Resposta: Todos nós socializamos no mesmo "caldo" sociocultural, que é, demasiado frequentemente, opressor da sexualidade das pessoas com limitações físicas e motoras. Se a sociedade em geral dá mostras de atitudes e comportamentos que "desafetizam e dessexualizam" estas pessoas, já os familiares, tendo em conta a relação de proximidade, e concebendo a sexualidade com algo "perigoso" (e muitas vezes até a mera expressão de afetos,.. que antecipam poder levar a "outros caminhos"), desenvolvem uma espécie de "dever de proteção", que me parece enquadrar-se naquilo que descreve no seu e-mail.

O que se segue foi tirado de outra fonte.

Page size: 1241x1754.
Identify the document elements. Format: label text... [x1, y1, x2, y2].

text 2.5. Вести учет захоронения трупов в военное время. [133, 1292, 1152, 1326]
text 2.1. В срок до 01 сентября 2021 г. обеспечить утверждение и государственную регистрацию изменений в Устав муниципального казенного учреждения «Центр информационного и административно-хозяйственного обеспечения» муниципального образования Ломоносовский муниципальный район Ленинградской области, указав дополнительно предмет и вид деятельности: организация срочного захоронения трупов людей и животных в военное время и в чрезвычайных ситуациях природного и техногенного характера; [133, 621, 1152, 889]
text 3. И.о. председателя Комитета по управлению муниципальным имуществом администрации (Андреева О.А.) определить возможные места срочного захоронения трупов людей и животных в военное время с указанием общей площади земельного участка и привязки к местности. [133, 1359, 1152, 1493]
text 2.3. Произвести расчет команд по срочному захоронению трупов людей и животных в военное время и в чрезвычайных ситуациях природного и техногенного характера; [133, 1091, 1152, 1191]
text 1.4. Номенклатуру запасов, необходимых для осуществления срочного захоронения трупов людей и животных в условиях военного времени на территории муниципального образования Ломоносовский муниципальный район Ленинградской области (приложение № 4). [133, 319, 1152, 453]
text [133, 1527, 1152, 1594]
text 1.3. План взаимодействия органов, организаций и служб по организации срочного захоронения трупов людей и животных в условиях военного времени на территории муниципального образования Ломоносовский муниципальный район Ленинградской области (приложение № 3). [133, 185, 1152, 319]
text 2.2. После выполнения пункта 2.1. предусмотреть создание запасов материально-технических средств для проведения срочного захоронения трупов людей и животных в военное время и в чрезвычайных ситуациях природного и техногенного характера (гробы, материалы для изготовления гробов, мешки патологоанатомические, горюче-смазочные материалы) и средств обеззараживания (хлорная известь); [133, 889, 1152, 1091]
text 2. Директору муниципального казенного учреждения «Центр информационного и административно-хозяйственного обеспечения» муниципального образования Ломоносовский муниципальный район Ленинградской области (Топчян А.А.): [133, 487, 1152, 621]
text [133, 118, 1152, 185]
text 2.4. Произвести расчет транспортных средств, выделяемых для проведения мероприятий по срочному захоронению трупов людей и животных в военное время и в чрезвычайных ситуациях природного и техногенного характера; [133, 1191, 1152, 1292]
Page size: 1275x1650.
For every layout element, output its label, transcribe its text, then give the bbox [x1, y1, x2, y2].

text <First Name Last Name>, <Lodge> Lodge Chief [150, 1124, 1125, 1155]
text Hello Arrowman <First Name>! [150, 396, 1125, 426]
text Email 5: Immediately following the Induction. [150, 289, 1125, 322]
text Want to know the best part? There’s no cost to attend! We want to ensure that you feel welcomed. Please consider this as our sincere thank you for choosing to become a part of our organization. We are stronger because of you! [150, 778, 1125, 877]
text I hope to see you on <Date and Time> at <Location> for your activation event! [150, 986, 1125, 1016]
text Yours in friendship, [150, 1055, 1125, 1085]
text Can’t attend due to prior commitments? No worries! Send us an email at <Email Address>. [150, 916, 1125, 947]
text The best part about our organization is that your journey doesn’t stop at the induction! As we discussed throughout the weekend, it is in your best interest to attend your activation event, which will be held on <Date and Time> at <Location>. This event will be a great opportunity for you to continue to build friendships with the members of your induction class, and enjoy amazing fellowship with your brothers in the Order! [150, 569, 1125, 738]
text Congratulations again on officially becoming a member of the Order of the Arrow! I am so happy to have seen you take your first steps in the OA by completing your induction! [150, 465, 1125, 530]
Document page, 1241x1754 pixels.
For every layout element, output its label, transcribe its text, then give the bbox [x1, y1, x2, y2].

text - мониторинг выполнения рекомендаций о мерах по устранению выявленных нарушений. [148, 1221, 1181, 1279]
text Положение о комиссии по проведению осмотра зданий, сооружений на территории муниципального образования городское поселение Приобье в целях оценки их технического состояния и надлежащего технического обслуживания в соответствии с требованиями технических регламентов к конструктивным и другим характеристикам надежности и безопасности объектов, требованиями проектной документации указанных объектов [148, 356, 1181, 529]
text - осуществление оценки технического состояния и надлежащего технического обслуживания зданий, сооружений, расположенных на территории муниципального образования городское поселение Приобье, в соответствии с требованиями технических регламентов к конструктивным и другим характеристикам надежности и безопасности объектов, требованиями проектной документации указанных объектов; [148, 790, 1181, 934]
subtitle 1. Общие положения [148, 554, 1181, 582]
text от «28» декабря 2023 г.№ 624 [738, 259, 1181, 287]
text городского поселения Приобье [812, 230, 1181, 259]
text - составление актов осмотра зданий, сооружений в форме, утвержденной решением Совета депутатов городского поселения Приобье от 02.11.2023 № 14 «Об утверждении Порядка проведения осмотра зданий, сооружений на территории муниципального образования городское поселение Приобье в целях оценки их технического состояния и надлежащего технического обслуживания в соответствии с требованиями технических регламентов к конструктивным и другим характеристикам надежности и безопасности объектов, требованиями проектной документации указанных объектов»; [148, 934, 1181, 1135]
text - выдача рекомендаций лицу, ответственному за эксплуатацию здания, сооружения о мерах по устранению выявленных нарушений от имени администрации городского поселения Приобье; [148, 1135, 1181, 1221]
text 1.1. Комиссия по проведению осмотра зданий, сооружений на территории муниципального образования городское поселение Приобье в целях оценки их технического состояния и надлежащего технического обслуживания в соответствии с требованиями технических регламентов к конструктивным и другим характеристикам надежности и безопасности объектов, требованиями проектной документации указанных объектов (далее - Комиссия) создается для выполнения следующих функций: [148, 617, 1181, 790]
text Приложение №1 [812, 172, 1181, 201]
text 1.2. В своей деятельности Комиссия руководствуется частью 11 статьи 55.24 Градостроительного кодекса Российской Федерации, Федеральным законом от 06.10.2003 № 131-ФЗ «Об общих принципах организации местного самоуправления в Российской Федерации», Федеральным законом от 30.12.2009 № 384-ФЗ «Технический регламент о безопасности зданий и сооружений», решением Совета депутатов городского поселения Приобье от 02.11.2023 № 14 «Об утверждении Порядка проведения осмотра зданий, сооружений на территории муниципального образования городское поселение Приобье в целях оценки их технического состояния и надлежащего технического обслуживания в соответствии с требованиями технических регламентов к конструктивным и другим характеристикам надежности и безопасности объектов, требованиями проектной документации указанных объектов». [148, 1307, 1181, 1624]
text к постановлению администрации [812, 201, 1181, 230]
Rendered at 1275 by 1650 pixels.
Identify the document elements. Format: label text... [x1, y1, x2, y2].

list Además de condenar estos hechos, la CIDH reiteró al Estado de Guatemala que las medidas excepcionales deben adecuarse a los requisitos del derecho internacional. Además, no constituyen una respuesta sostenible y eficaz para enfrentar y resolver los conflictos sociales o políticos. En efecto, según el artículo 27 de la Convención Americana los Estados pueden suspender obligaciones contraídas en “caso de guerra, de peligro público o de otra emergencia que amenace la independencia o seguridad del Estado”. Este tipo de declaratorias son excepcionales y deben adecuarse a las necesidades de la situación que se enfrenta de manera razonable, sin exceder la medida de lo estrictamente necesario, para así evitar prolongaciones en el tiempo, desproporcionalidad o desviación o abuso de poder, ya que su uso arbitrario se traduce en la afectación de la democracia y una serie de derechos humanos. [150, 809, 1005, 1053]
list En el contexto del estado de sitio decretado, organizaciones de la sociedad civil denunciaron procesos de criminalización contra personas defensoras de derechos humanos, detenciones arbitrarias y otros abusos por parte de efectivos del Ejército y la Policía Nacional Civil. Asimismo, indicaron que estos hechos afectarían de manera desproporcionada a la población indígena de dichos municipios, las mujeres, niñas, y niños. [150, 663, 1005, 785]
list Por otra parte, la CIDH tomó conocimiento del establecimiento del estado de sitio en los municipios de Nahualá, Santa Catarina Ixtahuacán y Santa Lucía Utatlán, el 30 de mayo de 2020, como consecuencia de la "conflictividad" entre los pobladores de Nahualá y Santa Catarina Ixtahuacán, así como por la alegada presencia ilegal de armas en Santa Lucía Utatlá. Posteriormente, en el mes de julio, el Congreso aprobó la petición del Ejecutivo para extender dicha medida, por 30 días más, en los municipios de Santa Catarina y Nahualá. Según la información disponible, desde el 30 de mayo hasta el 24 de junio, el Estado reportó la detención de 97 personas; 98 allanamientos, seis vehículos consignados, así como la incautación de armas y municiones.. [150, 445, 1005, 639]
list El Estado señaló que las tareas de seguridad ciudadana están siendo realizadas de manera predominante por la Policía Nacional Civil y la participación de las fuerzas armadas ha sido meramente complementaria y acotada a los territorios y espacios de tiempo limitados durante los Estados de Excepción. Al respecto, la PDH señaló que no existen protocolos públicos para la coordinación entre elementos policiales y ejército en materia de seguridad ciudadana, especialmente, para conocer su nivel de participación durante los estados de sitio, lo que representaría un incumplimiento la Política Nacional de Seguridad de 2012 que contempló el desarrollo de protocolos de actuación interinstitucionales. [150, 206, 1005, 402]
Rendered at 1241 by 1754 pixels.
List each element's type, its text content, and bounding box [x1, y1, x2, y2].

Num pressuposto de compreensão, até podemos fazer um esforço para perceber as suas intenções, mas, num esforço ainda maior, será necessário desconstruir essa postura dos familiares, demonstrando-lhes que o período da infância já ficou lá atrás, que a autonomia é essencial, assim com a liberdade para escolher aquilo que pretendemos enquanto projecto de vida, incluindo na esfera afetiva e sexual.

Concordo consigo, que durante demasiado tempo a ideia de reabilitação se reduzia a potencializar as capacidades funcionais. O "grosso" da readaptação psicológica advinha principalmente do contacto com pares com quadros clínicos semelhantes, e a reabilitação sexual nem sequer fazia parte da agenda. Embora de forma lenta, têm-se verificado mudanças que vão no sentido de conceber a readaptação pós lesão numa perspetiva global.